Task material Start Marker

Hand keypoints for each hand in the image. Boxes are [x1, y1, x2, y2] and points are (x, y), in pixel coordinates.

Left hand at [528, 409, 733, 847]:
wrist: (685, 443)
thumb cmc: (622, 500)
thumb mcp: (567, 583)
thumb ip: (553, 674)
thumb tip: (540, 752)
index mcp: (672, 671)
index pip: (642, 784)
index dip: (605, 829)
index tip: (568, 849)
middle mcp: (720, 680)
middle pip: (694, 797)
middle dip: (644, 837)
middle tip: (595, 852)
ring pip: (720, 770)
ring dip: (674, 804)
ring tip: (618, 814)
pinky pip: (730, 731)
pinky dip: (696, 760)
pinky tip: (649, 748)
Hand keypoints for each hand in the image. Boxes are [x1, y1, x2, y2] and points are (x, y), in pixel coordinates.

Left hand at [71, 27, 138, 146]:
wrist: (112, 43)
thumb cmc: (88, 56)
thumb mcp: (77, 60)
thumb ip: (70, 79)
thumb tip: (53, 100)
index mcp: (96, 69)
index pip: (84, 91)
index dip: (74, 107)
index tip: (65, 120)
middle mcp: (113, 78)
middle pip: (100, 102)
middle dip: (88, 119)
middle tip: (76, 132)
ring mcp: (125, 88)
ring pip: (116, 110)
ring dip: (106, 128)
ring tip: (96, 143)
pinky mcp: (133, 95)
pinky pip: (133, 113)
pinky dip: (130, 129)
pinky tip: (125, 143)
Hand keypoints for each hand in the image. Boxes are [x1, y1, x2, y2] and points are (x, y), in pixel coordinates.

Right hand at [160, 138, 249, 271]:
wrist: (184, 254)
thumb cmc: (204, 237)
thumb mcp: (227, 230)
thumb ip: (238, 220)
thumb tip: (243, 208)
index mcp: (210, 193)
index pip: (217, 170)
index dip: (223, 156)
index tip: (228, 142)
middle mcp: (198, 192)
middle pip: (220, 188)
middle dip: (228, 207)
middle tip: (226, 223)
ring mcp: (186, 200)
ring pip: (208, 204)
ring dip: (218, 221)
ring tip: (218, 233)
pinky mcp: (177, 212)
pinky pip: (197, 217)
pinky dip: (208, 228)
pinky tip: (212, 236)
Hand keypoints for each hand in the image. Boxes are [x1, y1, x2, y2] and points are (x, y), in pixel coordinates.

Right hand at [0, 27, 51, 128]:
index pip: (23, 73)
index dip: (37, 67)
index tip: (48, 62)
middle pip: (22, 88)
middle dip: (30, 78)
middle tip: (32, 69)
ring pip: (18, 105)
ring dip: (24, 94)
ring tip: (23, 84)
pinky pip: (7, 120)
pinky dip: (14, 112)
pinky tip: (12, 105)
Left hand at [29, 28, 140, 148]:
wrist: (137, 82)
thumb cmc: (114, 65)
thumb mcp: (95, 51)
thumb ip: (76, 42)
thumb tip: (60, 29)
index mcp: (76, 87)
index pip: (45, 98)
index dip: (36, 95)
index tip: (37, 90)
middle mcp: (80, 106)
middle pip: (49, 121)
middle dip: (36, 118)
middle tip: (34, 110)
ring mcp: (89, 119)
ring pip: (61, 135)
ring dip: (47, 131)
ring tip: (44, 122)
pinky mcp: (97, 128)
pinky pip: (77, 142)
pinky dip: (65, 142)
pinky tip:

Task material End Marker

Task to complete
For each line in the entries that holds "Left", return that line.

Answer to this exercise
Left hand at [528, 409, 733, 847]:
Left hand at [71, 27, 138, 146]:
Left hand at [29, 28, 140, 148]:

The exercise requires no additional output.